A Colorado Oil and Gas Conservation Commission assessment found that more than 85 percent of the state’s non-federal land would be placed off-limits to new oil and gas development should the 2,500-foot setback pass, a devastating effect on Colorado’s ability to maintain a vibrant industry. A Common Sense Policy Roundtable study finds passage of Prop 112 would result in the loss of up to 147,800 Colorado jobs by 2030. The study also shows that Prop 112 would reduce state and local tax revenue between $825 million and $1.1 billion during that same timeframe, including money for education, law enforcement, and other critical infrastructure. The Colorado Alliance of Mineral and Royalty Owners (CAMRO) commissioned its own study that found that increasing setbacks to 2,500 feet would strand $180 billion worth of resources, costing mineral rights owners as much at $26 billion.

These are a few reasons why Democratic Denver Mayor Michael Hancock recently announced his opposition to Prop 112 based on his belief that it would “irreparably harm” Colorado’s economy.

The Weld County Board of County Commissioners also recently voted unanimously to oppose Proposition 112, based largely on the fact that “the devastating economic impacts [out-of-state activists groups] will leave behind if they succeed” in passing Prop 112. A coalition of 14 Weld County mayors has also formally opposed Prop 112, with Greeley Mayor John Gates noting,

“It strikes me that the current governor and both gubernatorial candidates are against 112. People on opposite ends of the political spectrum say this is bad for Colorado. Is there a risk, yes, but there is risk to walking across the street. To me it’s important that we have a thriving economy.”

Bottom line, experts agree that the Daily Camera’s claim that “it’s not at all certain that a diminished extraction industry would devastate the economy as a whole” couldn’t be further from the truth.

CLAIM: “Job losses are always lamentable, but the transition toward green energy sources is a practical and moral imperative, and Proposition 112 would play a role in achieving such progress.”

FACT: Prop 112 would make no tangible difference in reducing global greenhouse gas emissions and would serve only as a costly symbolic action, much like Boulder’s ongoing and misguided climate litigation.

Climate change is a global issue, and in the grand scheme, eliminating future oil and gas development in Colorado will have no discernable impact on greenhouse gas reductions. For perspective, thanks largely to increased natural gas use made possible by fracking, the United States has led the world in carbon dioxide reductions since 2005. But even combining the United States’ CO2 reductions with the next four top countries’ reductions since 2005, emissions increases in China and India of 3,057 million metric tons (mmt) and 877 mmt, respectively, by far offset reductions by the United States and other leading countries.

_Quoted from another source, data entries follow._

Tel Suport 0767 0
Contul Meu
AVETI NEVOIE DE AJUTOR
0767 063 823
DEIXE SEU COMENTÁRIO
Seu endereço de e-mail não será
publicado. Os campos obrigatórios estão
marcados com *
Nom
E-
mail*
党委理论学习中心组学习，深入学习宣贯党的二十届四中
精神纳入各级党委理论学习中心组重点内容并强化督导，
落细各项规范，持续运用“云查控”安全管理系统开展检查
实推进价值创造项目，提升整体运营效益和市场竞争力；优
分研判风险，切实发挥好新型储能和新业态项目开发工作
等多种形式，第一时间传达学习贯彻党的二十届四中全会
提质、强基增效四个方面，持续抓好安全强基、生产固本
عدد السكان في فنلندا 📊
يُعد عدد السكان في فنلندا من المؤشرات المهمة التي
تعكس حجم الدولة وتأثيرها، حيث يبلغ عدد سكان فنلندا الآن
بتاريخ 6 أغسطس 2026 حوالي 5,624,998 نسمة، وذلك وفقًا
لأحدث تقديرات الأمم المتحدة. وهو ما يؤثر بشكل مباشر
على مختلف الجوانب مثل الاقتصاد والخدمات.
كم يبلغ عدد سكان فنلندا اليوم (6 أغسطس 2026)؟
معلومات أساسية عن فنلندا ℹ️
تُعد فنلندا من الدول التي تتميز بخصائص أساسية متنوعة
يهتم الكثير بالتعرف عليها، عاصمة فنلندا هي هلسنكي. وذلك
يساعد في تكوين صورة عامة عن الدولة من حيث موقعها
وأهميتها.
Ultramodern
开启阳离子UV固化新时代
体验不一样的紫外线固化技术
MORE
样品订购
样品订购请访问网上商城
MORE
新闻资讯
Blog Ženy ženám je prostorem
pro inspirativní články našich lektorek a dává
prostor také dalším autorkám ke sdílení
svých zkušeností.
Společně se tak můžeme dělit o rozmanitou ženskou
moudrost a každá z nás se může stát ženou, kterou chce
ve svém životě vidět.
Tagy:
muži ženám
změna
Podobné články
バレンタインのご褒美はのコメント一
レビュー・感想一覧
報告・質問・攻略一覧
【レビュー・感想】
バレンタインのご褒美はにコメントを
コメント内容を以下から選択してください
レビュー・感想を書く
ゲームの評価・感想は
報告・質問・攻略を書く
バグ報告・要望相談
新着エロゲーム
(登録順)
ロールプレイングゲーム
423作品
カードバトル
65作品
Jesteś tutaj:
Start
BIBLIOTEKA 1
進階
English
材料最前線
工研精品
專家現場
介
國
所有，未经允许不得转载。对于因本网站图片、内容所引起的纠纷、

However, the Daily Camera’s argument in the above quote reveals this push to pass Prop 112 for what it really is – an effort to ban oil and gas development, not an honest attempt to establish common sense setbacks based on hard scientific evidence.


Like many Prop 112 proponents, the Daily Camera editorial board is characterizing this debate as an either-or choice between public health and a thriving economy. But while the economic devastation passage of Prop 112 would wreak is very real and not in dispute, the flimsy “evidence” cited in this editorial – and by the Colorado “Keep It In the Ground” in general – to verify claims of widespread health impacts simply doesn’t stand up to scrutiny.